● **Data records**
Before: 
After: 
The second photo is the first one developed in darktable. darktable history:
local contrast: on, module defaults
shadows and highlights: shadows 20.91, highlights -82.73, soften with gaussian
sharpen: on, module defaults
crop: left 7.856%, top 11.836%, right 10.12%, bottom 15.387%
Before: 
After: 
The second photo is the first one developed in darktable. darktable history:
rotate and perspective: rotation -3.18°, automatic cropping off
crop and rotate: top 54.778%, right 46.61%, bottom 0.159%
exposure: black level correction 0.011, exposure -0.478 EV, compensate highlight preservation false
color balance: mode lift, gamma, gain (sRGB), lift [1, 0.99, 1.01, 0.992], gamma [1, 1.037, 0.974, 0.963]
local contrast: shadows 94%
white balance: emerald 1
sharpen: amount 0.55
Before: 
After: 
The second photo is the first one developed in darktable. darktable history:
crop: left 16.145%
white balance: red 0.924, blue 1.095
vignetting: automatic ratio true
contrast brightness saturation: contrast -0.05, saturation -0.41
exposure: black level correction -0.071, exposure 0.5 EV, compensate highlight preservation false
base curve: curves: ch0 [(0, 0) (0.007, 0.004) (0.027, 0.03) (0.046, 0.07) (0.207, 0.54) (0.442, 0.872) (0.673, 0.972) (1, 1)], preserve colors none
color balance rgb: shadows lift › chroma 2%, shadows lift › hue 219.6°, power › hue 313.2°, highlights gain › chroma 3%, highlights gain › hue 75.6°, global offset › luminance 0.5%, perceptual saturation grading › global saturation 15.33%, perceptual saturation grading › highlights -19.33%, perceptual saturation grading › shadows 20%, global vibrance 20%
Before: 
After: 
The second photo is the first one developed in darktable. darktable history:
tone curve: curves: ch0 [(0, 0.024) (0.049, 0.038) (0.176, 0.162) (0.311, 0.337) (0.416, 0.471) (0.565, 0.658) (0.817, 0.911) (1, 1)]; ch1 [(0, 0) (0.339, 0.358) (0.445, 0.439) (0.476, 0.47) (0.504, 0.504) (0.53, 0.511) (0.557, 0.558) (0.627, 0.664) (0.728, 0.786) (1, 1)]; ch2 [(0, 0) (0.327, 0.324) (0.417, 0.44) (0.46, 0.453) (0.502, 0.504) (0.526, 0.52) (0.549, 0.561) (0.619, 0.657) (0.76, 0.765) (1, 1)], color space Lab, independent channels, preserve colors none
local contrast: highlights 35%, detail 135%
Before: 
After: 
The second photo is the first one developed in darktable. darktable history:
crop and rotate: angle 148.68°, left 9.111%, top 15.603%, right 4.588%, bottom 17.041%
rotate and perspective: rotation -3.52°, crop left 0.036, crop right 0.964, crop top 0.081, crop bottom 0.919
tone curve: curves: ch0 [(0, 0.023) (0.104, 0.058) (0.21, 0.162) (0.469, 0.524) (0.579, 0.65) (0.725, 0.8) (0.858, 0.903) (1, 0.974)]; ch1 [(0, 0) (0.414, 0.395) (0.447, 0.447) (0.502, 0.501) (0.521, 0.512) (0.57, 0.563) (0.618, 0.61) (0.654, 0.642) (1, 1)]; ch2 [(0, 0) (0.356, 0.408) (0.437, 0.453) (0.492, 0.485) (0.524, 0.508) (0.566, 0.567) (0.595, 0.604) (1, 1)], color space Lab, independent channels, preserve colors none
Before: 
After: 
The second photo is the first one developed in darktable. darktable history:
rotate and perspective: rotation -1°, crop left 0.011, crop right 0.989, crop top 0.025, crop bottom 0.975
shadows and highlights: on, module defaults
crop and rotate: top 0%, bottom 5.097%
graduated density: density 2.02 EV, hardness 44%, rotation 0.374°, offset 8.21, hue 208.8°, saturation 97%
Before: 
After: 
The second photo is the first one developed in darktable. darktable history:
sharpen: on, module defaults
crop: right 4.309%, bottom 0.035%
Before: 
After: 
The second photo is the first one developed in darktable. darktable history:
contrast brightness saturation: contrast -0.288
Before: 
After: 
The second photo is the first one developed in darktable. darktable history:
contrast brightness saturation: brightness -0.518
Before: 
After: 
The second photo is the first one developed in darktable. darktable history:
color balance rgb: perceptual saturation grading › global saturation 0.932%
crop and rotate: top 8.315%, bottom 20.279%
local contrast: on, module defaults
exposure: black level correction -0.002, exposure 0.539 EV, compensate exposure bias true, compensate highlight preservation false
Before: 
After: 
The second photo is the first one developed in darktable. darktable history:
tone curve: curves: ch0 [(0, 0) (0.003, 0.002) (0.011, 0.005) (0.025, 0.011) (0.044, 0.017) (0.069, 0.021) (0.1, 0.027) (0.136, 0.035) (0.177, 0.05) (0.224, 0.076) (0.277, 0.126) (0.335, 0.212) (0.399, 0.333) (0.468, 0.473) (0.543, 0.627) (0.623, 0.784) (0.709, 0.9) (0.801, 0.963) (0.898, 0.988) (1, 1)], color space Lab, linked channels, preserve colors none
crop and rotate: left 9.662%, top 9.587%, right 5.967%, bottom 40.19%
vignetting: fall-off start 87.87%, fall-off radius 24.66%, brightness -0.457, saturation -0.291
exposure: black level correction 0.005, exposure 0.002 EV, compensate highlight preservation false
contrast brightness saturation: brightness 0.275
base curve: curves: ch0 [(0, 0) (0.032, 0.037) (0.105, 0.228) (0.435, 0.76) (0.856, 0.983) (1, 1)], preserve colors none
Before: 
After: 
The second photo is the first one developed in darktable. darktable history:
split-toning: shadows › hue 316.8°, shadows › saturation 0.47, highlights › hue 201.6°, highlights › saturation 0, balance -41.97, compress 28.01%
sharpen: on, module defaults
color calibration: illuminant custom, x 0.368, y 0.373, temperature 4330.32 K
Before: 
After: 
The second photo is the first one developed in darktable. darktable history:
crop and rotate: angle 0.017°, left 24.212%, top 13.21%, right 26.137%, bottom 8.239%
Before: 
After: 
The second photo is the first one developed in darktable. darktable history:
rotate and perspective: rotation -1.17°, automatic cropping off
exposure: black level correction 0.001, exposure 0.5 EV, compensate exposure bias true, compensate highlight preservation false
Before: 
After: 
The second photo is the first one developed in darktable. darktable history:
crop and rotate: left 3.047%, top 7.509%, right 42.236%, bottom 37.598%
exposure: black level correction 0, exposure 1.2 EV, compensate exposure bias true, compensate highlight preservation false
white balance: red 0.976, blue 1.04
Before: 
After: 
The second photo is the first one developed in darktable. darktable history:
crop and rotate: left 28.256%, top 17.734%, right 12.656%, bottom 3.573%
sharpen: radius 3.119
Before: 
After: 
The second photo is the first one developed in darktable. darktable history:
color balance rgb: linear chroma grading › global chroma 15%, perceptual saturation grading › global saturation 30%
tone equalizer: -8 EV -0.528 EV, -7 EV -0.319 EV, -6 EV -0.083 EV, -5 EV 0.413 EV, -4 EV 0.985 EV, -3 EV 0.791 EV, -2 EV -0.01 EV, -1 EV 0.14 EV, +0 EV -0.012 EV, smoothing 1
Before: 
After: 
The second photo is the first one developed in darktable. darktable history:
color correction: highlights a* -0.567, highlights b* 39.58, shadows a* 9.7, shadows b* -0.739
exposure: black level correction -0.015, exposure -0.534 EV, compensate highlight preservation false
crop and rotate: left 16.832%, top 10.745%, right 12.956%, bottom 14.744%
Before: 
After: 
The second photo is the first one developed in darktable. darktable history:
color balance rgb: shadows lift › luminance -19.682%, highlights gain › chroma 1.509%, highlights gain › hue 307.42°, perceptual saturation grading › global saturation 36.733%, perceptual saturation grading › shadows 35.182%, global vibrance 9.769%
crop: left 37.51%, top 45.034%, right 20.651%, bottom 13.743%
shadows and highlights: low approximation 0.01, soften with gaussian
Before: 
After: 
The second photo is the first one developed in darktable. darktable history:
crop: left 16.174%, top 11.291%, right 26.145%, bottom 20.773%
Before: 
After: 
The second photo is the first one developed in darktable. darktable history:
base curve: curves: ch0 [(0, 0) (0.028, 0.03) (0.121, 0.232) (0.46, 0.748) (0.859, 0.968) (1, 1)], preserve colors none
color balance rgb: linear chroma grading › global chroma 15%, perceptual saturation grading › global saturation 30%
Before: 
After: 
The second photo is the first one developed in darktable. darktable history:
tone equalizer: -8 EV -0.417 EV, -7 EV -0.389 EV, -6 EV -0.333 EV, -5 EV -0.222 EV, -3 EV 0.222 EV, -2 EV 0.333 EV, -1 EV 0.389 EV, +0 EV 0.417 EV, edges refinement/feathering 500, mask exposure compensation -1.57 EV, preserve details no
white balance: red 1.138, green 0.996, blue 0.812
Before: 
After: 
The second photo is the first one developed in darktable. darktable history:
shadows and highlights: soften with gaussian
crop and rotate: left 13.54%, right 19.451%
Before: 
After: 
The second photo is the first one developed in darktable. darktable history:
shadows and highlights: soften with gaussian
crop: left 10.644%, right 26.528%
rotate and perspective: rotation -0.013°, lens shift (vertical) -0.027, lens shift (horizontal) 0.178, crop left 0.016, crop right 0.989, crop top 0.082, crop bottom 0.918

● **Goal**
Rewrite the lines from the start through the line containing "crop: left 7.856%, top", replacing "darktable history" with "edit history" and leaving everything else unchanged.

● **Task output**
Before: 
After: 
The second photo is the first one developed in darktable. edit history:
local contrast: on, module defaults
shadows and highlights: shadows 20.91, highlights -82.73, soften with gaussian
sharpen: on, module defaults
crop: left 7.856%, top 11.836%, right 10.12%, bottom 15.387%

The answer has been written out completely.